Weeds best beware as firms get more precise

Technology, as ever, keeps moving forward. The latest generation Kverneland precision seeders will not just space seed accurately along the row but can line up rows perfectly for reliable mechanical weeding in two directions.

With an individual electric motor drive for each seeder unit on the Kverneland Monopill SE and Optima e-drive, and on the Vicon Unicorn SD, sensors registering the position of each seed cell wheel work with RTK-precision position control to align the seeds perfectly across and down the field.

“This high-tech approach ensures that each plant has optimum growing space,” points out Graham Owen, Kverneland product manager. “It also means in salad, vegetable and other crops such as sugar beet, precision hoeing can be used for weed control both between and within the rows.”

Operators can choose whether to drill in a grid or diamond pattern. The latter provides the most growing space per plant but mechanical weeders would have to work at an angle to headlands. It will also prevent rows overlapping where they meet at an angle, which eliminates seed wastage and makes such areas easier to harvest.

The added equipment for the seed drills and the software required to operate it are part of a package of GPS technologies developed by Kverneland Group engineers to exploit its IsoMatch Tellus universal terminal.

This Isobus-compliant device is unusual in providing two full-size displays – so operational details of a crop sprayer can be shown at the same time as a trace of where the machine has worked. Normally, either two terminals are needed or the operator must toggle between two displays on one device.

Promoted under the iM Farming banner, the new software includes GeoControl, which provides both section control and variable rate control on a crop sprayer, fertiliser spreader or seed drill and job recording for farm management software.

Kverneland - iM tech 008The Vicon iXter, iTrack and iKarus crop sprayers are now equipped to take advantage of the section control facility, which can be used to minimise wasteful overlaps where tramlines converge.
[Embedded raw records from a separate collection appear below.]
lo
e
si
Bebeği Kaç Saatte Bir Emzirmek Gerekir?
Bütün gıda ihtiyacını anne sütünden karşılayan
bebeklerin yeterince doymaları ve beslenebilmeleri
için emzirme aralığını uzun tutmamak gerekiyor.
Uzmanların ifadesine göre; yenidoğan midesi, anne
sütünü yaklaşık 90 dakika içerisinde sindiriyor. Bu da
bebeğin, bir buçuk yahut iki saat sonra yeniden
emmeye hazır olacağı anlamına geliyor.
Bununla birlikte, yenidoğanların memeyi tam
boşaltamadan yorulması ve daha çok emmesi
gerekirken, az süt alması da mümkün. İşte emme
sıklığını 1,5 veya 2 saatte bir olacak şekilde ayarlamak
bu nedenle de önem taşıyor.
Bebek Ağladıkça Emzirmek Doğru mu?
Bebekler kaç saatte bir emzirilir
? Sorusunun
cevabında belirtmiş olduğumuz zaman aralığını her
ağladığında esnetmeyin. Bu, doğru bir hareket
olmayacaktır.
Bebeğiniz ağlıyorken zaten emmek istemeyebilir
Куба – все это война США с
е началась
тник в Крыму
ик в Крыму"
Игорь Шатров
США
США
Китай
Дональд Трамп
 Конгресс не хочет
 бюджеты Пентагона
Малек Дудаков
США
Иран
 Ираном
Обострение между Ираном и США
It also provides accurate on-off switching when approaching and departing a headland.

Apart from the obvious environmental and crop-protection benefits that come from saving the operator having to judge nozzle switching by eye, Kverneland engineers calculate pesticide cost savings of between 5% and 15%, depending on the shape of the field and the type of materials involved.

Auto spreading width control is possible with GeoSpread versions of the Kverneland Exacta TL-ISO and CL-EW fertiliser spinners and their Vicon equivalents, the ROM-EW and ROXL-EDW.
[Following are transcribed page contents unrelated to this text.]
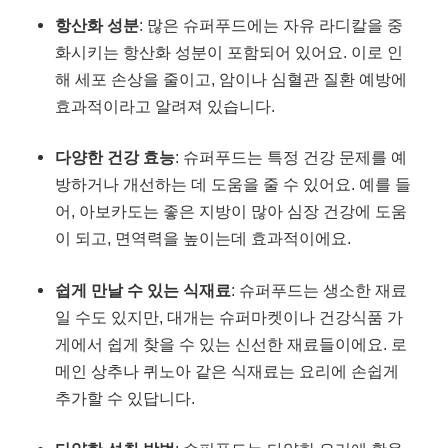
항산화 성분
: 많은 슈퍼푸드에는 자유 라디칼을 중
화시키는 항산화 성분이 포함되어 있어요. 이로 인
해 세포 손상을 줄이고, 암이나 심혈관 질환 예방에
효과적이라고 알려져 있습니다.
다양한 건강 효능
: 슈퍼푸드는 특정 건강 문제를 예
방하거나 개선하는 데 도움을 줄 수 있어요. 예를 들
어, 아보카도는 좋은 지방이 많아 심장 건강에 도움
이 되고, 면역력을 높이는데 효과적이에요.
쉽게 만날 수 있는 식재료
: 슈퍼푸드는 생소한 재료
일 수도 있지만, 대개는 슈퍼마켓이나 건강식품 가
게에서 쉽게 찾을 수 있는 신선한 재료들이에요. 로
메인 상추나 퀴노아 같은 식재료는 요리에 손쉽게
추가할 수 있답니다.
With the addition of electric actuators on the width and rate setting mechanisms, the GeoControl software will again minimise anything beyond the normal double-overlap application.

“Adjusting the spread width in 2m sections is achieved by adjusting the point at which the material is released on to the spreading vanes,” explains Vicon product manager Andrew Bowley. “It automates the mechanism that an operator uses to set the width on a standard spreader.
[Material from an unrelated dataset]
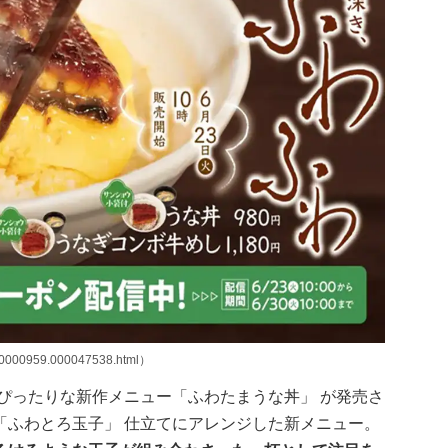
00000959.000047538.html）
ぴったりな新作メニュー「ふわたまうな丼」 が発売さ
「ふわとろ玉子」 仕立てにアレンジした新メニュー。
“An important feature of GeoControl, though, is that it also adjusts the flow to ensure that the correct application rate and pattern is maintained, regardless of changes in the width of spread,” he adds.

By also switching the spreader on and off accurately at headlands, Kverneland reckons users could see 2-10% savings in fertiliser use.

“Another benefit is that these automated systems reduce the operator’s workload and stress, while enabling him to do a more accurate job – and that has to be worthwhile,” suggests Mr Owen.

Unlocking the GeoControl software on an IsoMatch Tellus universal terminal costs £1,995.

Section switching is a standard feature of the Vicon sprayers, while adding this facility to a spreader, precision seeder or large grain air drill (for half-width shut-off) is £675 a time.